Bob used a focused light when meditating on theory, just enough to see what was on the desk in front of him. His “workspace” was a ten-by-ten square painted on one end of the cement floor of a large steel aircraft hangar. It was nearly noon, but the glass windows set high on the structure had been covered in black paint. Bob’s square contained a mahogany desk, sterile steel filing cabinet, steel trash can, and a swiveling stool that he rarely used. Free of distractions. A faint screech of automobile brakes caused him to pause for a millisecond, but the brief distraction allowed his writing to catch up a bit.

The creek of mildly rusted steel and sudden illumination announced a visitor, causing the engineer’s thoughts to pause once again while his hand continued to scribble. Bob didn’t need to look up to know that the visitor wore a large black overcoat over his shoulder holster and a Homburg hat. The accompanying odor was faint, but distinct from the old motor oil scent resident in the hangar.

“Do you oil your holster every day?”

“Not every day.” the Homburg answered. But he had oiled it today.

“Last time I insisted that I wasn’t going anywhere without some specific answers, Agent Fallon,” Bob stated, his decision already made.

“I hope this puts your doubts to rest.”

The hope was genuine. The FBI agent sniffed inside his heavy coat as he opened it to retrieve an envelope from his pocket. The clean, solvent and oil smell of his Browning Hi-Power was comforting, like a security blanket for a Special Agent. He had freshly cleaned and oiled that today as well.

Bob opened the envelope with the pen knife that he always kept clipped to his shirt and retrieved the undersized note it contained. The paper itself was approximately ten centimeters square and held a centered triangle of what appeared to be random characters, like someone had taken a monkey’s typing and racked it on a pool table. Bob lifted his eyes to the agent’s face, sifting it for clues. Fallon was a blank slate.

Setting to work, Bob tore the top page from his pad, folded it into fourths, and inserted it into his top desk drawer through the slit between the front panel and desk top. Flattening the square next to his work pad, Bob picked up his mundane charms and resumed meditating. His visual focus autonomously scanned like a typewriter head between the slide rule and the ciphertext. After a few seconds his right hand began to write. This time, though, the result was plain English – one character per grid cell starting at the top left.
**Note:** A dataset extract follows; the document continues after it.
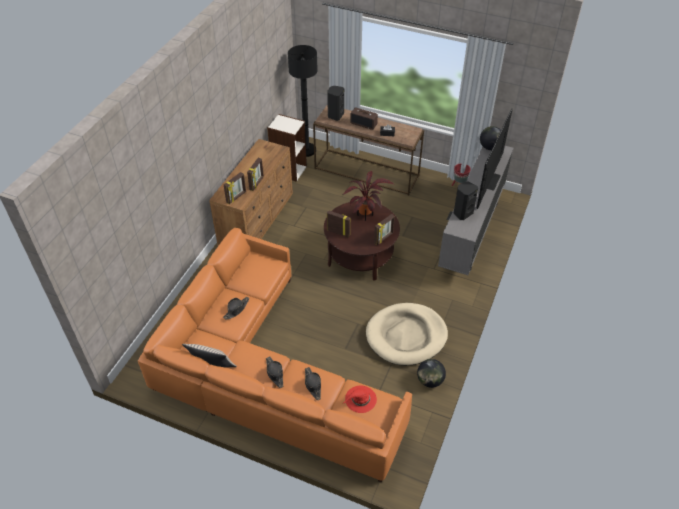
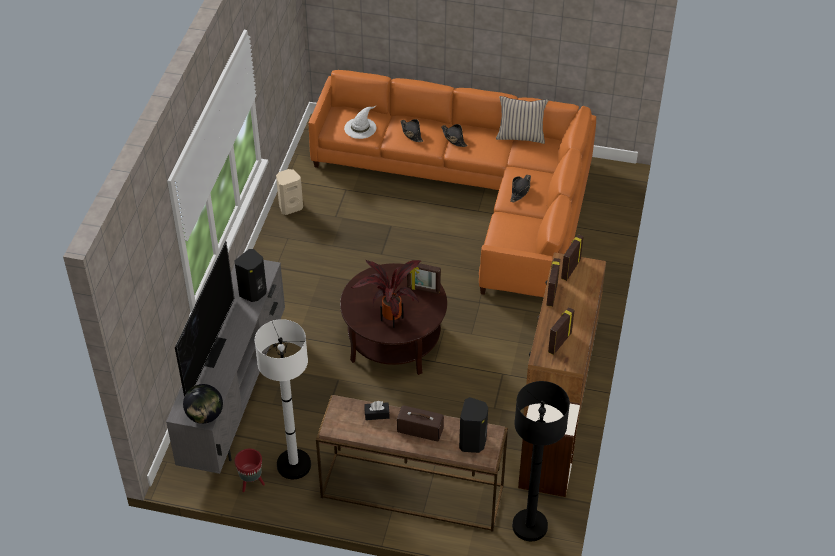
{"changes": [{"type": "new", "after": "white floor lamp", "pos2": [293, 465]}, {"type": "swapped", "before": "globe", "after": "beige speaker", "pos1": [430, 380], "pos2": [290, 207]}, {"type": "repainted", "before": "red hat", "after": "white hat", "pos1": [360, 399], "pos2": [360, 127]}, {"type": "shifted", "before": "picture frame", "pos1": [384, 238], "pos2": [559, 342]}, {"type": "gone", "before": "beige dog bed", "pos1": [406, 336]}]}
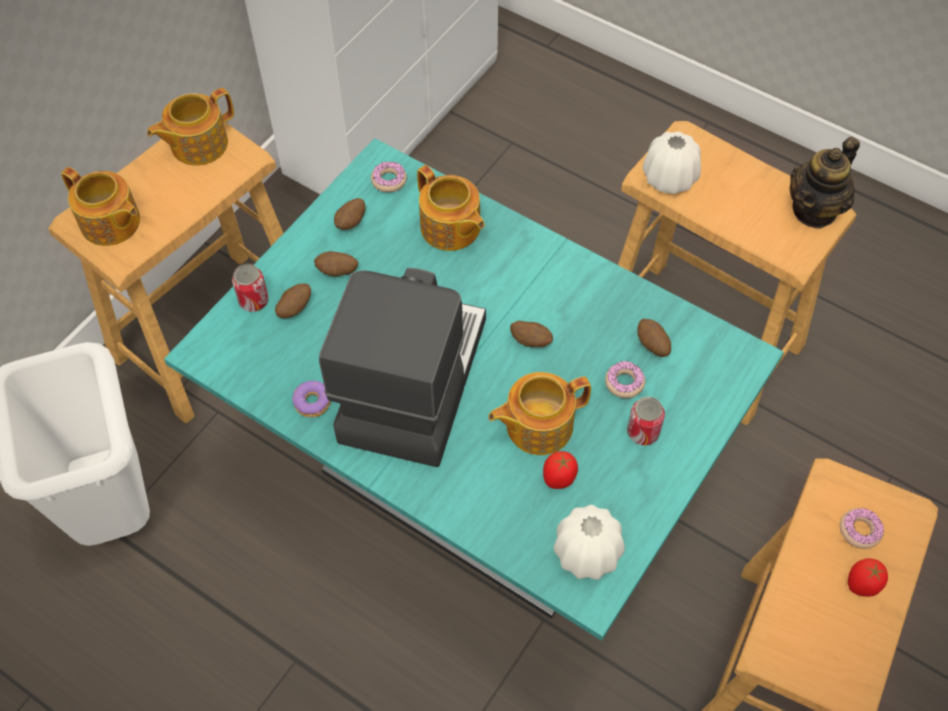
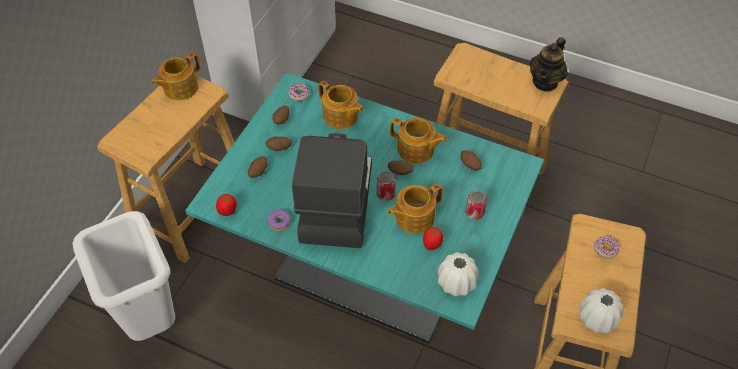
{"changes": [{"type": "shifted", "before": "tomato", "pos1": [862, 585], "pos2": [228, 211]}, {"type": "shifted", "before": "can", "pos1": [253, 301], "pos2": [385, 194]}, {"type": "shifted", "before": "teapot", "pos1": [111, 223], "pos2": [416, 150]}, {"type": "shifted", "before": "white vase", "pos1": [669, 179], "pos2": [597, 319]}, {"type": "gone", "before": "donut", "pos1": [624, 383]}]}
Bob’s expression changed from perturbed to puzzled after fourteen words. His deciphering speed had doubled by twenty-five words in, and the remainder of the message had been inferred shortly after, although his hand had only been able to print halfway through the thirty-fifth word. Bob dropped the slide rule, ripped the page from the pad, and crumpled it in his hand. Decoding complete, now it was time to consider the deeper meaning. Bob held the paper ball in his fist and stared at Agent Fallon’s shoes.

“You OK?,” the FBI agent asked.

Bob finished processing approximately 2.51 seconds later. Fishing the Ronson out of his pants pocket, Bob ignited his handiwork and dropped it in the trash can. He did the same with the envelope and the enciphered note on his desk. The smoke wafted into the ribs of the arched hanger.

“I’ll have to pack”.

Agent Fallon looked up at the smoke and then over his shoulder at the door. Bob hadn’t noticed another black hat and overcoat standing in the doorway. The figure stepped inside the corrugated steel structure and held up an olive drab duffel bag. Bob blinked at the midday light streaming into his den.

“We took the liberty,” the shadow said.